### What you will do
1. Read the excerpt about China and Africa below and decide whether each statement agrees with it, answering yes or no and quoting the exact words that settle it. (a) China built the Tazara railway in the 1970s. (b) Trade between China and Africa stood at $120bn in 2011. (c) Miles Sampa called the Chinese Zambia's friends.
2. In the excerpt about China and Africa, copy the passage from "Until recently, Zambia, like" up to and including "largest trade partner.".
3. Carry on the excerpt about China and Africa, starting right after its final sentence.

### Text provided
************
Until recently, Zambia, like most African countries, had not had any serious infrastructure development since the construction of the Tazara railway (by China) in the 1970s. At present, Ethiopia, DR Congo, Kenya, Ghana and Sierra Leone are all beneficiaries of major road projects supported by China.

During the last three years alone, China has given more loans to developing countries, mainly in Africa, than the World Bank. Trade between China and the continent has increased in the last decade, more than six-fold to $120bn in 2011, making China Africa's largest trade partner.

Zambia's deputy finance minister Miles Sampa, who represented the government during the May edition of the BBC Africa Debate programme on Sino-Africa relations, says the cheapest finance capital in the world is from China: "We are able to borrow $100 million for 20 years with a grace period of five years at a rate of 1%. Are we able to do that from anywhere else?" he asked. "The Chinese are not our relatives or friends, they are here for business and they are our partners."
************
### Stored data
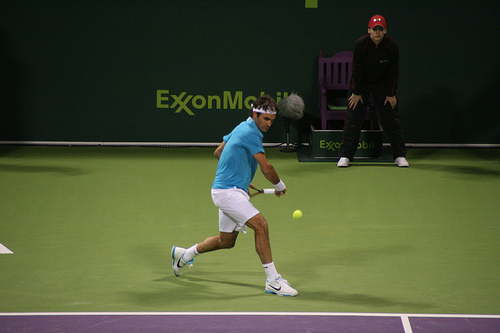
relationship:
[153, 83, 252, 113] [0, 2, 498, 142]
logo in background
************
### Exercise results
1.
(a) Yes: "since the construction of the Tazara railway (by China) in the 1970s"
(b) Yes: "more than six-fold to $120bn in 2011"
(c) No: "The Chinese are not our relatives or friends, they are here for business and they are our partners."

2.
Until recently, Zambia, like most African countries, had not had any serious infrastructure development since the construction of the Tazara railway (by China) in the 1970s. At present, Ethiopia, DR Congo, Kenya, Ghana and Sierra Leone are all beneficiaries of major road projects supported by China.

During the last three years alone, China has given more loans to developing countries, mainly in Africa, than the World Bank. Trade between China and the continent has increased in the last decade, more than six-fold to $120bn in 2011, making China Africa's largest trade partner.

3.
While China's renewed activities in Africa have been applauded by many African leaders as an alternative to Western economic and political dominance, not everyone is comfortable with the so-called "partnership". China's engagement with Africa is viewed with suspicion especially in the West, with some commentators and politicians describing it as a new imperialist.

Human-rights advocates also accuse Beijing of supporting "bad" African leaders, arguing that by so doing, China is in fact undermining Africa's forward march towards democracy.

For its part, China argues that its approach is consistent with its policy of "non- interference" in domestic affairs. Its emphasis, China says, is on peaceful development and strategic partnerships which amount to a win-win situation.

But is it really an equal partnership? Are all parties winning? Why does the relationship appear to be skewed in favour of China?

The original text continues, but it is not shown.